By Josh Davis, Associate Editor
(June 21, 2018) The Berlin Mayor and Council last Monday discussed the following items during a public meeting at Town Hall:
Budget adoption upcoming
Finance Director Natalie Saleh said she is finalizing budget reports in anticipation of the budget’s adoption at the June 25 Town Council meeting at 7 p.m. in Town Hall.
A first reading of fiscal year 2019 budget took place at the May 29 Town Council meeting, and a public hearing is required before it can be adopted.
The proposed 2019 budget totals $17.963 million, about 5.7 percent less than the previous budget. Capital projects total $3.8 million, about 17 percent less than in fiscal 2018.
The council on May 29 voted unanimously to retain the current property tax rate of 0.68 cents per $100 of valuation.
Electric Utilities Director Tim Lawrence said his department is installing a fiber-optic network for the new Berlin library on Harrison Avenue and the police station on Decatur Street.
The new library has a tentative opening date of July 10.
Police Chief Arnold Downing said he recently met with library personnel to discuss lighting and security.
Planning Director Dave Engelhart said officials from the library and the new AGH cancer center had both contacted him to discuss closeout procedures.
“They’re nearing completion,” he said. “They’re both … staying with their deadlines. The projects are going well.”
Police again busy
Downing said although Berlin got quite a bit of water on the previous Saturday, “bOcean City got a lot more” during a major storm that reportedly dropped more than seven inches of rain.
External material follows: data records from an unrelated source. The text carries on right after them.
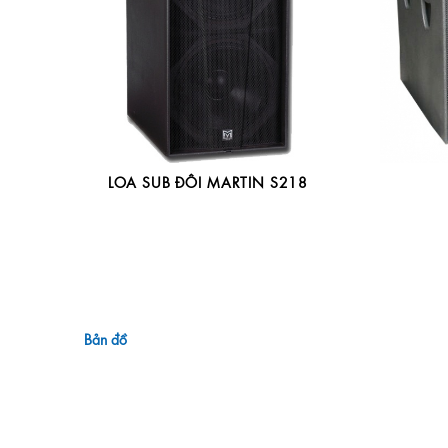
LOA SUB ĐÔI MARTIN S218
Bản đồ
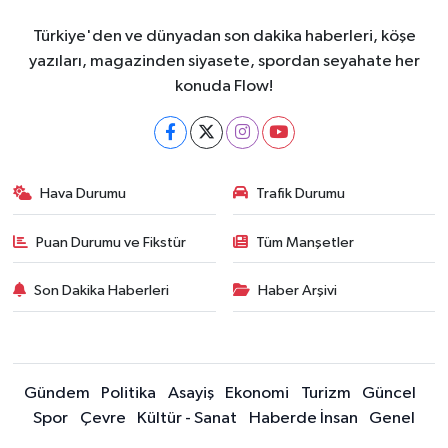
Türkiye'den ve dünyadan son dakika haberleri, köşe
yazıları, magazinden siyasete, spordan seyahate her
konuda Flow!
Hava Durumu
Trafik Durumu
Puan Durumu ve Fikstür
Tüm Manşetler
Son Dakika Haberleri
Haber Arşivi
Gündem
Politika
Asayiş
Ekonomi
Turizm
Güncel
Spor
Çevre
Kültür - Sanat
Haberde İnsan
Genel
Berlin Police used a five-ton military surplus vehicle to assist several stranded motorists in Ocean City, Downing said.
“Our truck was actually involved in three assists,” he said. “It’s a blessing that no one was injured with that much water inside the city.”
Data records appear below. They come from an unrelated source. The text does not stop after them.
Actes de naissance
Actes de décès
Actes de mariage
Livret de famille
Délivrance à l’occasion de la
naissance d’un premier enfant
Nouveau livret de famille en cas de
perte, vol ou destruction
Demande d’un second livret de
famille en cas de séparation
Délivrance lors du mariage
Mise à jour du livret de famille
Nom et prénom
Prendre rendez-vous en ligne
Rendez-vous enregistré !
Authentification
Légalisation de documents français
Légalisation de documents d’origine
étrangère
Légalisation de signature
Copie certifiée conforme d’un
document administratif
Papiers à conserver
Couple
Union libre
Engelhart said he’s continued work on a Maryland Bikeways grant application, which was approved by the council on May 29.
The council had approved a plan for the $950,000 bikeway, a 1.8-mile path that would run adjacent to existing railroad lines.
The first phase of the bikeway, running from Berlin Falls park to Broad Street, was estimated to cost $300,000, with the town paying for about 20 percent in matching funds and in-kind services.
“[The grant] is due Thursday, so we’re trying to get it in and get some construction funds for that bikeway,” Engelhart said.